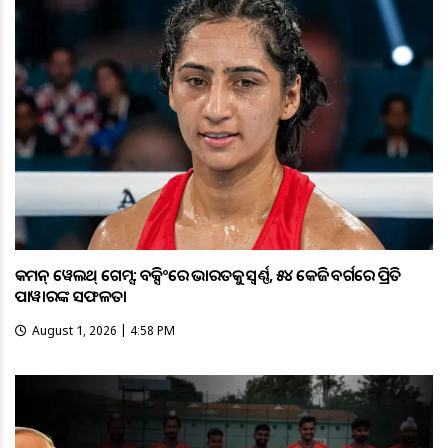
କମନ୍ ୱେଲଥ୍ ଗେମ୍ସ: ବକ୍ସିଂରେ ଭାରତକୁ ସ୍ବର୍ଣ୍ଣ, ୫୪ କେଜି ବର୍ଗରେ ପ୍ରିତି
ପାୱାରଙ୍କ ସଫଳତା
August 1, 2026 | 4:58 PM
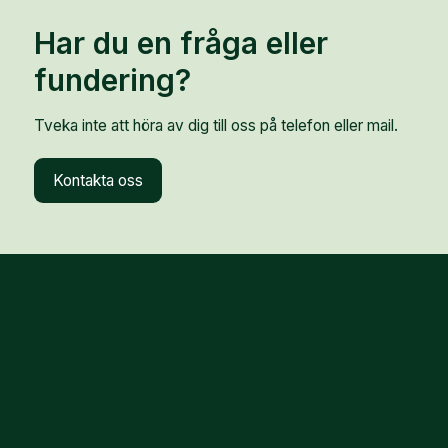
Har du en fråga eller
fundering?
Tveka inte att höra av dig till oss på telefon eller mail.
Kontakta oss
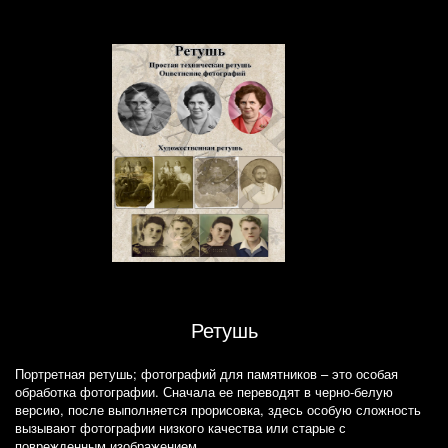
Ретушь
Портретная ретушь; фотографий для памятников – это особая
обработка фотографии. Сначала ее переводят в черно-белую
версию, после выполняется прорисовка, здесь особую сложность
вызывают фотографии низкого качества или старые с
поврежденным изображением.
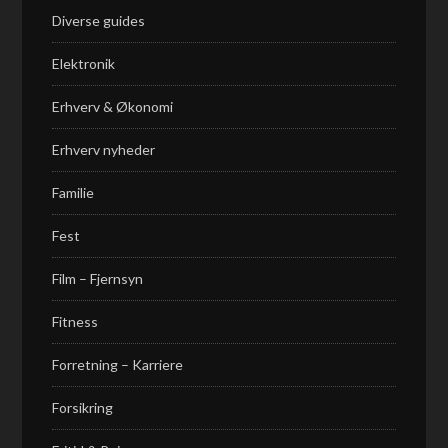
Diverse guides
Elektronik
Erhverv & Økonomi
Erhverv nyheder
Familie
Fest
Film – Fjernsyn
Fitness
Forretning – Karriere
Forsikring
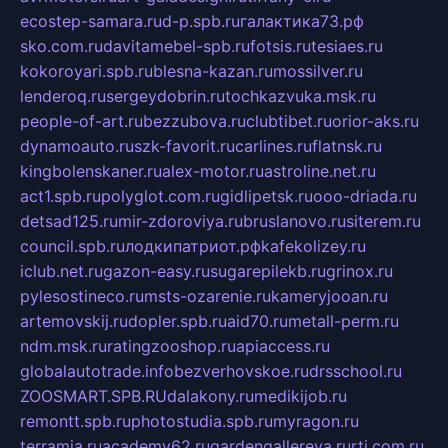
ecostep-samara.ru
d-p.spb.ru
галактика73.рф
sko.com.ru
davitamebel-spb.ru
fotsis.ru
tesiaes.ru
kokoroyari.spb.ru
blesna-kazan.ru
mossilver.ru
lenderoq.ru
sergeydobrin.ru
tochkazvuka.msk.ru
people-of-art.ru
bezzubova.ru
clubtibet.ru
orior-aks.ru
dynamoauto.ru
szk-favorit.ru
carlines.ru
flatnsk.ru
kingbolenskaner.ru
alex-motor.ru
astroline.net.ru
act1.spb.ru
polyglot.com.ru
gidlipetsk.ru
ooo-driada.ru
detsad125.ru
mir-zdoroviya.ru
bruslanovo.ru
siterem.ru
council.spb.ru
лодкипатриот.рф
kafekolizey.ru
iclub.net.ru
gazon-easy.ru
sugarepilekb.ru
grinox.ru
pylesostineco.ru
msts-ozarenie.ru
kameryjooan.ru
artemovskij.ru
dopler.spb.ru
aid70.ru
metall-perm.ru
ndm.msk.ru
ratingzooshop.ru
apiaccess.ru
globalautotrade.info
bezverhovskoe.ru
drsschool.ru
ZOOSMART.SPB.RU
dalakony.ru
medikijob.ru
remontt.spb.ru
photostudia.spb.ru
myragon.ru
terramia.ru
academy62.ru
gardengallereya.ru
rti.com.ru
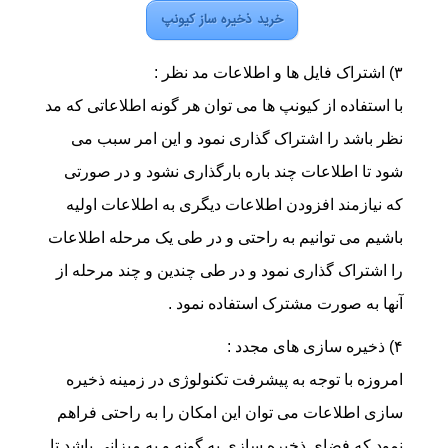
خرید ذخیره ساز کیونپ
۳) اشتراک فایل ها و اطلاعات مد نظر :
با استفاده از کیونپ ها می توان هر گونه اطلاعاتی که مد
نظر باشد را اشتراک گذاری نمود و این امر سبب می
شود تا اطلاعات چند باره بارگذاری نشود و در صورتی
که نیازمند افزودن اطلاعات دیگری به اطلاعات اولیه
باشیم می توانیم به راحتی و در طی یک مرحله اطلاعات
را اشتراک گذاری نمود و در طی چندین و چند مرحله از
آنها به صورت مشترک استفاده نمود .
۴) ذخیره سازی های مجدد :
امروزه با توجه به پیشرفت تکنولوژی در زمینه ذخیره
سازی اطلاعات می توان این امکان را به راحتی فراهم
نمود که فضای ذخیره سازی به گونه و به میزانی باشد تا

==========

Instructions for the task:
Reproduce all of the text in the material above, line for line and unchanged, leaving out the picture markers.

Exercise output:
କମନ୍ ୱେଲଥ୍ ଗେମ୍ସ: ବକ୍ସିଂରେ ଭାରତକୁ ସ୍ବର୍ଣ୍ଣ, ୫୪ କେଜି ବର୍ଗରେ ପ୍ରିତି
ପାୱାରଙ୍କ ସଫଳତା
August 1, 2026 | 4:58 PM
Har du en fråga eller
fundering?
Tveka inte att höra av dig till oss på telefon eller mail.
Kontakta oss
Ретушь
Портретная ретушь; фотографий для памятников – это особая
обработка фотографии. Сначала ее переводят в черно-белую
версию, после выполняется прорисовка, здесь особую сложность
вызывают фотографии низкого качества или старые с
поврежденным изображением.
Diverse guides
Elektronik
Erhverv & Økonomi
Erhverv nyheder
Familie
Fest
Film – Fjernsyn
Fitness
Forretning – Karriere
Forsikring
ecostep-samara.ru
d-p.spb.ru
галактика73.рф
sko.com.ru
davitamebel-spb.ru
fotsis.ru
tesiaes.ru
kokoroyari.spb.ru
blesna-kazan.ru
mossilver.ru
lenderoq.ru
sergeydobrin.ru
tochkazvuka.msk.ru
people-of-art.ru
bezzubova.ru
clubtibet.ru
orior-aks.ru
dynamoauto.ru
szk-favorit.ru
carlines.ru
flatnsk.ru
kingbolenskaner.ru
alex-motor.ru
astroline.net.ru
act1.spb.ru
polyglot.com.ru
gidlipetsk.ru
ooo-driada.ru
detsad125.ru
mir-zdoroviya.ru
bruslanovo.ru
siterem.ru
council.spb.ru
лодкипатриот.рф
kafekolizey.ru
iclub.net.ru
gazon-easy.ru
sugarepilekb.ru
grinox.ru
pylesostineco.ru
msts-ozarenie.ru
kameryjooan.ru
artemovskij.ru
dopler.spb.ru
aid70.ru
metall-perm.ru
ndm.msk.ru
ratingzooshop.ru
apiaccess.ru
globalautotrade.info
bezverhovskoe.ru
drsschool.ru
ZOOSMART.SPB.RU
dalakony.ru
medikijob.ru
remontt.spb.ru
photostudia.spb.ru
myragon.ru
terramia.ru
academy62.ru
gardengallereya.ru
rti.com.ru
خرید ذخیره ساز کیونپ
۳) اشتراک فایل ها و اطلاعات مد نظر :
با استفاده از کیونپ ها می توان هر گونه اطلاعاتی که مد
نظر باشد را اشتراک گذاری نمود و این امر سبب می
شود تا اطلاعات چند باره بارگذاری نشود و در صورتی
که نیازمند افزودن اطلاعات دیگری به اطلاعات اولیه
باشیم می توانیم به راحتی و در طی یک مرحله اطلاعات
را اشتراک گذاری نمود و در طی چندین و چند مرحله از
آنها به صورت مشترک استفاده نمود .
۴) ذخیره سازی های مجدد :
امروزه با توجه به پیشرفت تکنولوژی در زمینه ذخیره
سازی اطلاعات می توان این امکان را به راحتی فراهم
نمود که فضای ذخیره سازی به گونه و به میزانی باشد تا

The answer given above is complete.